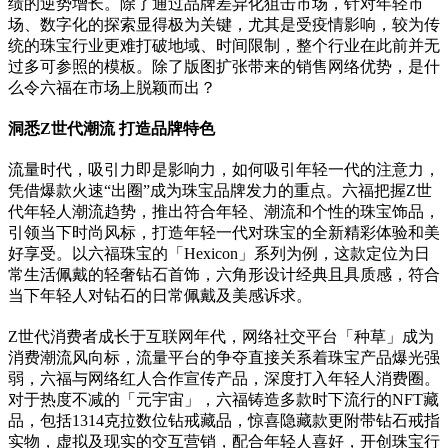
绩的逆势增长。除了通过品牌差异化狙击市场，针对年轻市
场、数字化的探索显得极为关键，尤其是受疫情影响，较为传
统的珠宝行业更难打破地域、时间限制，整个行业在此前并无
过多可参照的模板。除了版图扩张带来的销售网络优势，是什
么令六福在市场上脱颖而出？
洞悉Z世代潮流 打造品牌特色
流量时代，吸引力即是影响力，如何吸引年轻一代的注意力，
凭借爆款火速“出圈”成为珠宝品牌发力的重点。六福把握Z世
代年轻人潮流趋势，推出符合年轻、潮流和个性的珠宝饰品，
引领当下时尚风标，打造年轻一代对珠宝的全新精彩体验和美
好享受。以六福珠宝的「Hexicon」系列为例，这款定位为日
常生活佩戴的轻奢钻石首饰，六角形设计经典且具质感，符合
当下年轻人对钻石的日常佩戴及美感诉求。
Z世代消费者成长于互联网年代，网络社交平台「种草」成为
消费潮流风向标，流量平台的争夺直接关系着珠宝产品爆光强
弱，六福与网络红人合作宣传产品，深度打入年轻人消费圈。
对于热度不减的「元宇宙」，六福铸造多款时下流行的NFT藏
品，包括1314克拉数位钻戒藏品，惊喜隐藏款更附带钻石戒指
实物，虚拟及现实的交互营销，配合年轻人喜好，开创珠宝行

◇ ◇ ◇ ◇ ◇

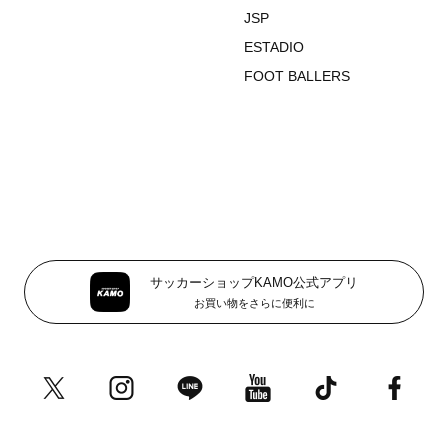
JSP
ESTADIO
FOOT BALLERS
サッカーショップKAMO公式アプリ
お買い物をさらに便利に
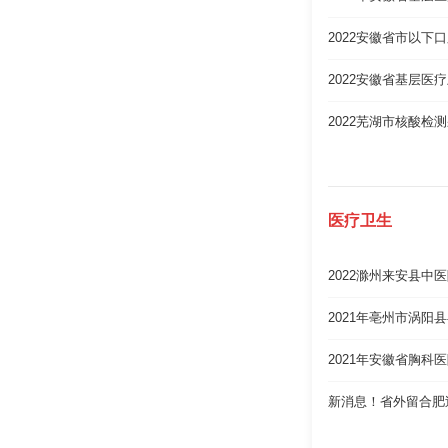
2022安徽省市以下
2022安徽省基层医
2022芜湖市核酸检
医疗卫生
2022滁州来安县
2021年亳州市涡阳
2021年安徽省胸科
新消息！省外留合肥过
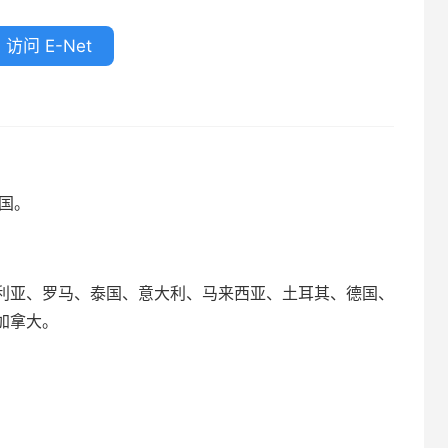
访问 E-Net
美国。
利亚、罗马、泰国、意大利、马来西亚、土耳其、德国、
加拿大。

◇ ◇ ◇ ◇ ◇

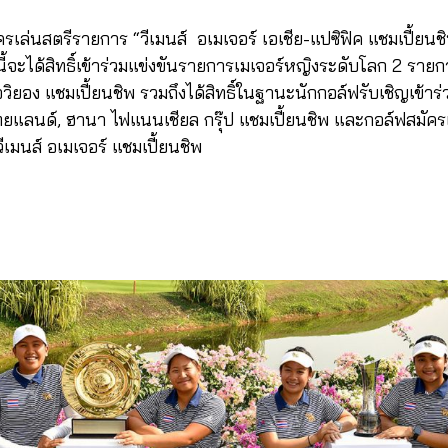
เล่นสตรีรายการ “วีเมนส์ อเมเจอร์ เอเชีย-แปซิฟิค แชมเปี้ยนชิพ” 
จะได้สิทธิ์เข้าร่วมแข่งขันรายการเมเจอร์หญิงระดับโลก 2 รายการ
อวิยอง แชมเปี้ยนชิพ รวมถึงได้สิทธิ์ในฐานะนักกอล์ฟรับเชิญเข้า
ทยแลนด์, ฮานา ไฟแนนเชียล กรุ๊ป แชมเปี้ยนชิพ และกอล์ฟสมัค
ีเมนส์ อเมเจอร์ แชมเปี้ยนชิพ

◇ ◇ ◇ ◇ ◇

# ABOUT THIS TASK:
Return each line of the data above that includes the word "รายการ".

# ANSWER FOR THIS EXERCISE:
เล่นสตรีรายการ “วีเมนส์ อเมเจอร์ เอเชีย-แปซิฟิค แชมเปี้ยนชิพ” 
จะได้สิทธิ์เข้าร่วมแข่งขันรายการเมเจอร์หญิงระดับโลก 2 รายการ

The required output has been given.